Universal Spectral Tokenization via Self-Supervised Panchromatic Representation Learning
This work addresses the problem of fragmented spectral data analysis in astronomy, enabling better information pooling across datasets, though it is incremental in extending self-supervised methods to this domain.
The authors tackled the challenge of unifying heterogeneous astronomical spectra across different resolutions and domains by developing a self-supervised deep learning model that processes spectra directly on their native grids, producing aligned and meaningful representations. They demonstrated that this single model achieves competitive performance across various downstream tasks, suggesting its potential as a building block for foundation models in astronomy and other scientific domains.

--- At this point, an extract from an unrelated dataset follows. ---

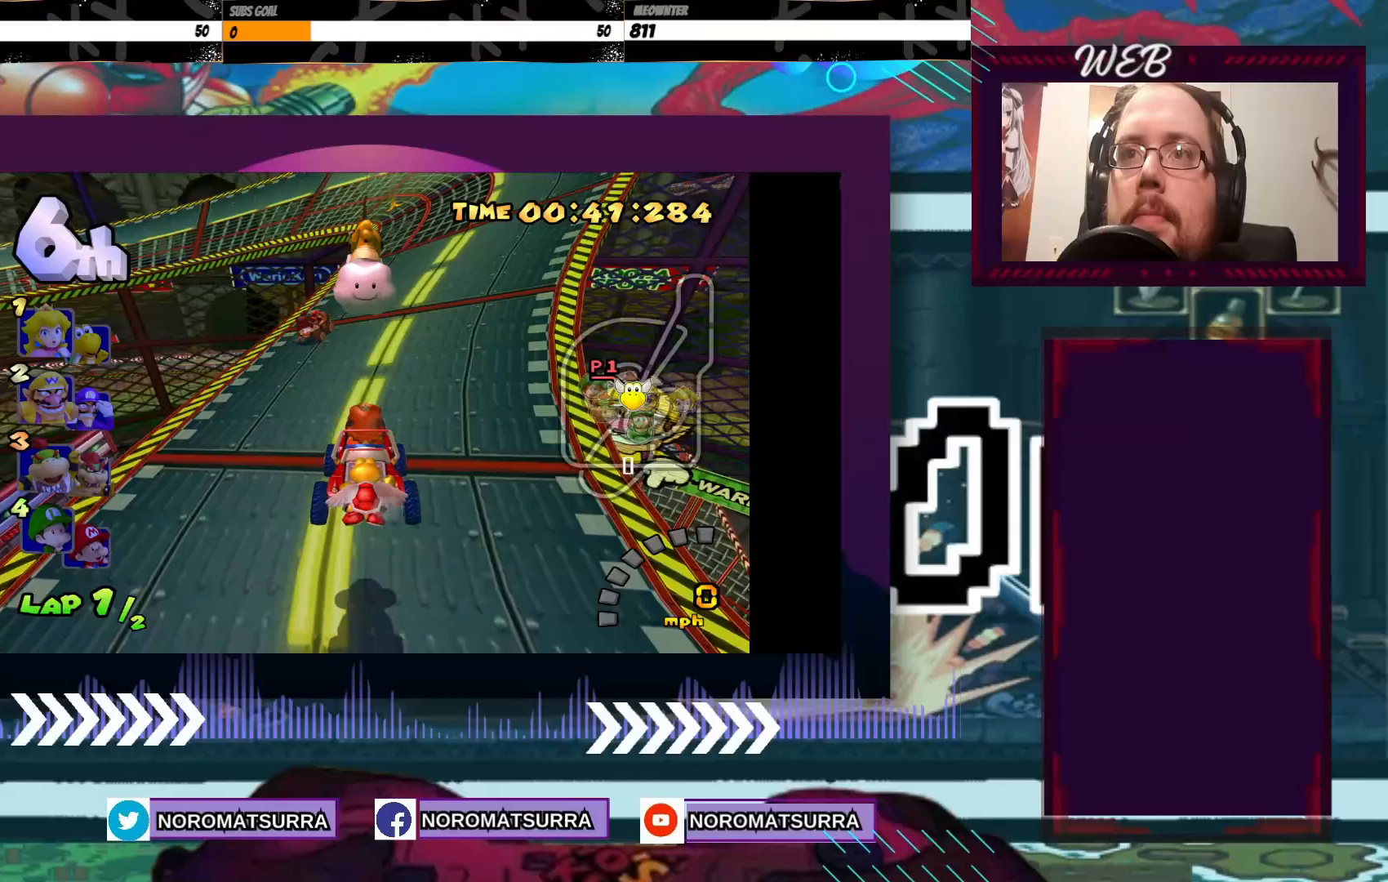
{"dt_ms": 500, "buttons": [], "left_stick": "right", "events": [[383, "left_stick", "right"]]}
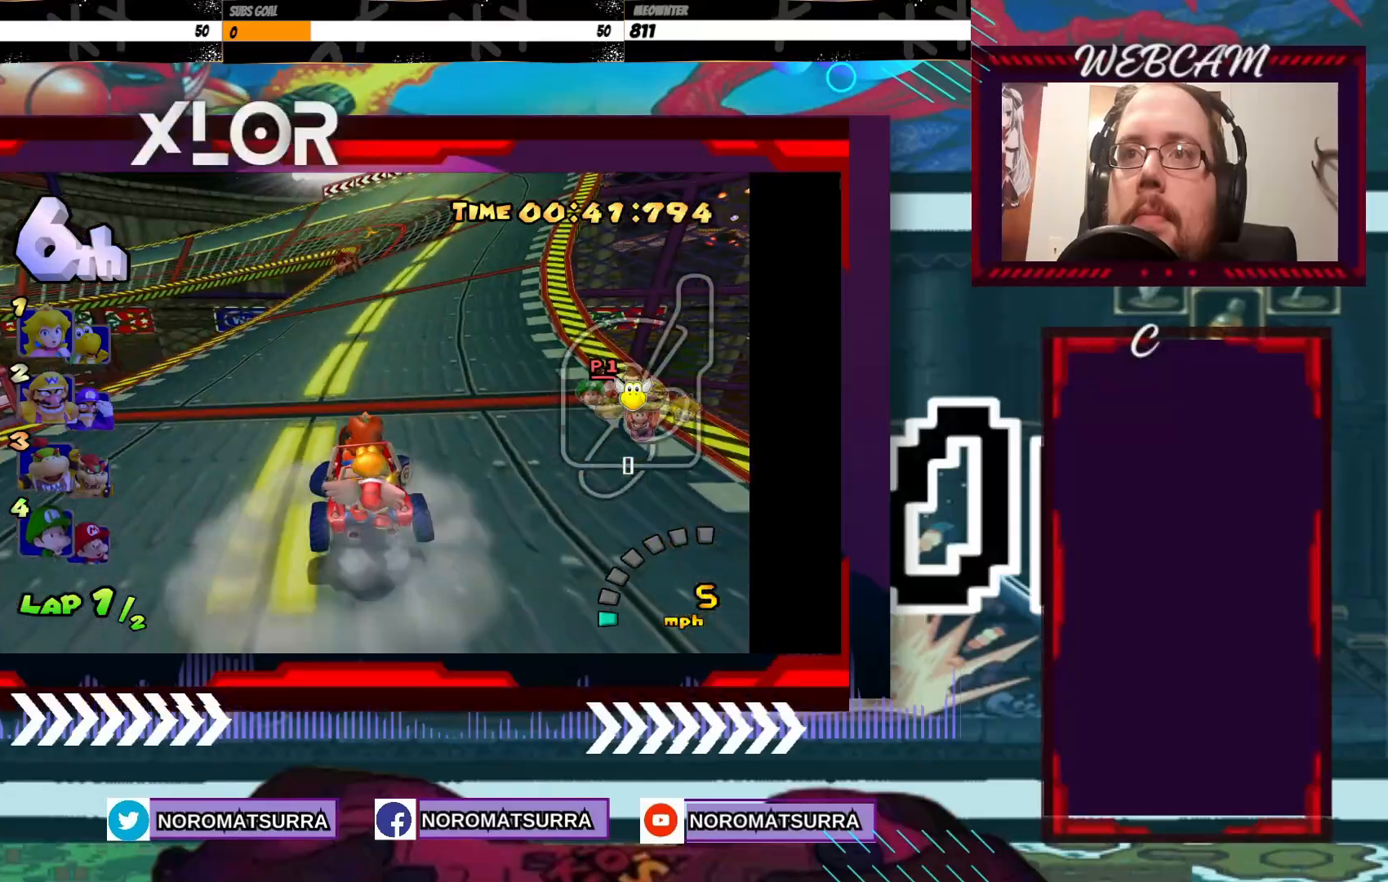
{"dt_ms": 500, "buttons": [], "left_stick": "center", "events": [[83, "left_stick", "center"], [250, "left_stick", "right"], [400, "left_stick", "center"]]}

Sequential scientific data span many resolutions and domains, and unifying them into a common representation is a key step toward developing foundation models for the sciences. Astronomical spectra exemplify this challenge: massive surveys have collected millions of spectra across a wide range of wavelengths and resolutions, yet analyses remain fragmented across spectral domains (e.g., optical vs. infrared) and object types (e.g., stars vs. galaxies), limiting the ability to pool information across datasets. We present a deep learning model that jointly learns from heterogeneous spectra in a self-supervised manner. Our universal spectral tokenizer processes spectra from a variety of object types and resolutions directly on their native wavelength grids, producing intrinsically aligned, homogeneous, and physically meaningful representations that can be efficiently adapted to achieve competitive performance across a range of downstream tasks. For the first time, we demonstrate that a single model can unify spectral data across resolutions and domains, suggesting that our model can serve as a powerful building block for foundation models in astronomy -- and potentially extend to other scientific domains with heterogeneous sequential data, such as climate and healthcare.